━━━ MATERIAL FOR THIS TASK ━━━

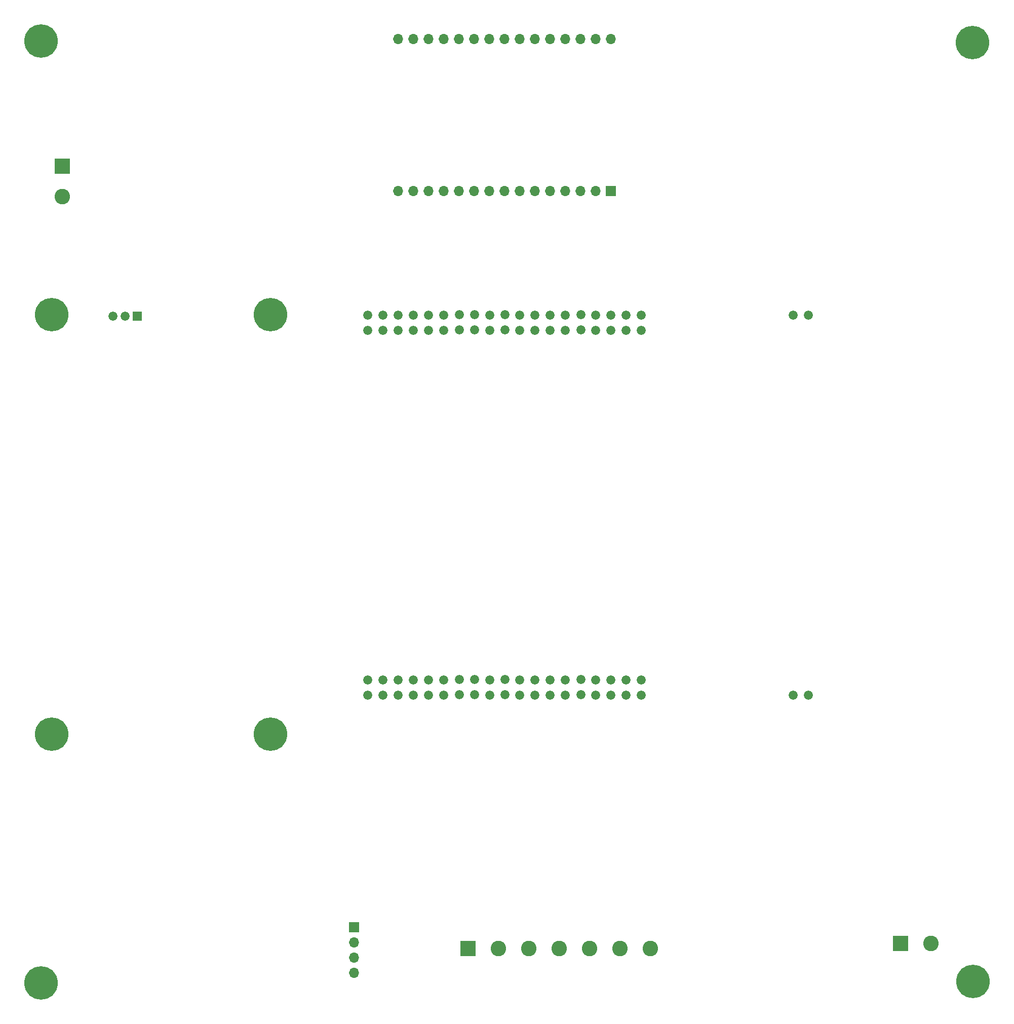
<source format=gbs>
G04 #@! TF.GenerationSoftware,KiCad,Pcbnew,(6.0.11)*
G04 #@! TF.CreationDate,2023-04-07T23:50:29+07:00*
G04 #@! TF.ProjectId,FRA261,46524132-3631-42e6-9b69-6361645f7063,rev?*
G04 #@! TF.SameCoordinates,Original*
G04 #@! TF.FileFunction,Soldermask,Bot*
G04 #@! TF.FilePolarity,Negative*
%FSLAX46Y46*%
G04 Gerber Fmt 4.6, Leading zero omitted, Abs format (unit mm)*
G04 Created by KiCad (PCBNEW (6.0.11)) date 2023-04-07 23:50:29*
%MOMM*%
%LPD*%
G01*
G04 APERTURE LIST*
G04 Aperture macros list*
%AMFreePoly0*
4,1,30,0.171263,0.730184,0.328778,0.674096,0.469953,0.584503,0.587770,0.465861,0.676374,0.324064,0.731362,0.166161,0.750000,0.000000,0.749708,-0.020941,0.726437,-0.186517,0.667062,-0.342823,0.574533,-0.482091,0.453449,-0.597397,0.309828,-0.683013,0.150808,-0.734681,-0.015707,-0.749836,-0.181441,-0.727722,-0.338158,-0.669439,-0.478068,-0.577885,-0.594217,-0.457609,-0.680833,-0.314589,
-0.733611,-0.155934,-0.749927,0.010472,-0.728971,0.176357,-0.671784,0.333476,-0.581208,0.474022,-0.461746,0.591008,-0.319334,0.678620,-0.161051,0.732504,0.005236,0.749982,0.171263,0.730184,0.171263,0.730184,$1*%
G04 Aperture macros list end*
%ADD10R,2.600000X2.600000*%
%ADD11C,2.600000*%
%ADD12C,3.600000*%
%ADD13C,5.600000*%
%ADD14FreePoly0,270.000000*%
%ADD15R,1.700000X1.700000*%
%ADD16O,1.700000X1.700000*%
%ADD17FreePoly0,90.000000*%
%ADD18R,1.500000X1.500000*%
G04 APERTURE END LIST*
D10*
X136595000Y-188105000D03*
D11*
X141675000Y-188105000D03*
X146755000Y-188105000D03*
X151835000Y-188105000D03*
X156915000Y-188105000D03*
X161995000Y-188105000D03*
X167075000Y-188105000D03*
D12*
X103560000Y-82180000D03*
D13*
X103560000Y-82180000D03*
D12*
X66940000Y-82130000D03*
D13*
X66940000Y-82130000D03*
X65180000Y-36450000D03*
D12*
X65180000Y-36450000D03*
D14*
X165570000Y-82210000D03*
X165570000Y-84750000D03*
X163030000Y-82210000D03*
X163030000Y-84750000D03*
X160490000Y-82210000D03*
X160490000Y-84750000D03*
X157950000Y-82210000D03*
X157950000Y-84750000D03*
X155418332Y-82184446D03*
X155418332Y-84724446D03*
X152870000Y-82210000D03*
X152870000Y-84750000D03*
X150330000Y-82210000D03*
X150330000Y-84750000D03*
X147790000Y-82210000D03*
X147790000Y-84750000D03*
X145250000Y-82210000D03*
X145250000Y-84750000D03*
X142769553Y-82184446D03*
X142769553Y-84724446D03*
X140203998Y-82244109D03*
X140203998Y-84784109D03*
X137638444Y-82184446D03*
X137638444Y-84724446D03*
X135132554Y-82184446D03*
X135132554Y-84724446D03*
X132550000Y-82210000D03*
X132550000Y-84750000D03*
X130010000Y-82210000D03*
X130010000Y-84750000D03*
X127470000Y-82210000D03*
X127470000Y-84750000D03*
X124930000Y-82210000D03*
X124930000Y-84750000D03*
X122390000Y-82210000D03*
X122390000Y-84750000D03*
X119850000Y-82210000D03*
X119850000Y-84750000D03*
X165570000Y-143170000D03*
X165570000Y-145710000D03*
X163030000Y-143170000D03*
X163030000Y-145710000D03*
X160490000Y-143170000D03*
X160490000Y-145710000D03*
X157950000Y-143170000D03*
X157950000Y-145710000D03*
X155418332Y-143144446D03*
X155418332Y-145684446D03*
X152870000Y-143170000D03*
X152870000Y-145710000D03*
X150330000Y-143170000D03*
X150330000Y-145710000D03*
X147790000Y-143170000D03*
X147790000Y-145710000D03*
X145250000Y-143170000D03*
X145250000Y-145710000D03*
X142769553Y-143144446D03*
X142769553Y-145684446D03*
X140203998Y-143204109D03*
X140203998Y-145744109D03*
X137638444Y-143144446D03*
X137638444Y-145684446D03*
X135132554Y-143144446D03*
X135132554Y-145684446D03*
X132550000Y-143170000D03*
X132550000Y-145710000D03*
X130010000Y-143170000D03*
X130010000Y-145710000D03*
X127470000Y-143170000D03*
X127470000Y-145710000D03*
X124930000Y-143170000D03*
X124930000Y-145710000D03*
X122390000Y-143170000D03*
X122390000Y-145710000D03*
X119850000Y-143170000D03*
X119850000Y-145710000D03*
X193510000Y-82210000D03*
X190970000Y-82210000D03*
X193510000Y-145710000D03*
X190970000Y-145710000D03*
D10*
X208885000Y-187255000D03*
D11*
X213965000Y-187255000D03*
D13*
X103560000Y-152260000D03*
D12*
X103560000Y-152260000D03*
D15*
X117485000Y-184500000D03*
D16*
X117485000Y-187040000D03*
X117485000Y-189580000D03*
X117485000Y-192120000D03*
D13*
X66940000Y-152280000D03*
D12*
X66940000Y-152280000D03*
D13*
X65180000Y-193810000D03*
D12*
X65180000Y-193810000D03*
X220930000Y-36650000D03*
D13*
X220930000Y-36650000D03*
D10*
X68755000Y-57375000D03*
D11*
X68755000Y-62455000D03*
D13*
X220990000Y-193550000D03*
D12*
X220990000Y-193550000D03*
D16*
X160460000Y-36130000D03*
X157920000Y-36130000D03*
X155380000Y-36130000D03*
X152840000Y-36130000D03*
X150300000Y-36130000D03*
X147760000Y-36130000D03*
X145220000Y-36130000D03*
X142680000Y-36130000D03*
X140140000Y-36130000D03*
X137600000Y-36130000D03*
X135060000Y-36130000D03*
X132520000Y-36130000D03*
X129980000Y-36130000D03*
X127440000Y-36130000D03*
X124900000Y-36130000D03*
D15*
X160460000Y-61530000D03*
D16*
X157920000Y-61530000D03*
X155380000Y-61530000D03*
X152840000Y-61530000D03*
X150300000Y-61530000D03*
X147760000Y-61530000D03*
X145220000Y-61530000D03*
X142680000Y-61530000D03*
X140140000Y-61530000D03*
X137600000Y-61530000D03*
X135060000Y-61530000D03*
X132520000Y-61530000D03*
X129980000Y-61530000D03*
X127440000Y-61530000D03*
X124900000Y-61530000D03*
D17*
X77250000Y-82370000D03*
X79250000Y-82370000D03*
D18*
X81250000Y-82370000D03*
M02*

</source>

━━━

All that should be written out is the stretch of lines above between the one holding "X122390000Y-84750000D03*" and the one holding "X193510000Y-145710000D03*", inclusive, exactly as given.

X122390000Y-84750000D03*
X119850000Y-82210000D03*
X119850000Y-84750000D03*
X165570000Y-143170000D03*
X165570000Y-145710000D03*
X163030000Y-143170000D03*
X163030000Y-145710000D03*
X160490000Y-143170000D03*
X160490000Y-145710000D03*
X157950000Y-143170000D03*
X157950000Y-145710000D03*
X155418332Y-143144446D03*
X155418332Y-145684446D03*
X152870000Y-143170000D03*
X152870000Y-145710000D03*
X150330000Y-143170000D03*
X150330000Y-145710000D03*
X147790000Y-143170000D03*
X147790000Y-145710000D03*
X145250000Y-143170000D03*
X145250000Y-145710000D03*
X142769553Y-143144446D03*
X142769553Y-145684446D03*
X140203998Y-143204109D03*
X140203998Y-145744109D03*
X137638444Y-143144446D03*
X137638444Y-145684446D03*
X135132554Y-143144446D03*
X135132554Y-145684446D03*
X132550000Y-143170000D03*
X132550000Y-145710000D03*
X130010000Y-143170000D03*
X130010000Y-145710000D03*
X127470000Y-143170000D03*
X127470000Y-145710000D03*
X124930000Y-143170000D03*
X124930000Y-145710000D03*
X122390000Y-143170000D03*
X122390000Y-145710000D03*
X119850000Y-143170000D03*
X119850000Y-145710000D03*
X193510000Y-82210000D03*
X190970000Y-82210000D03*
X193510000Y-145710000D03*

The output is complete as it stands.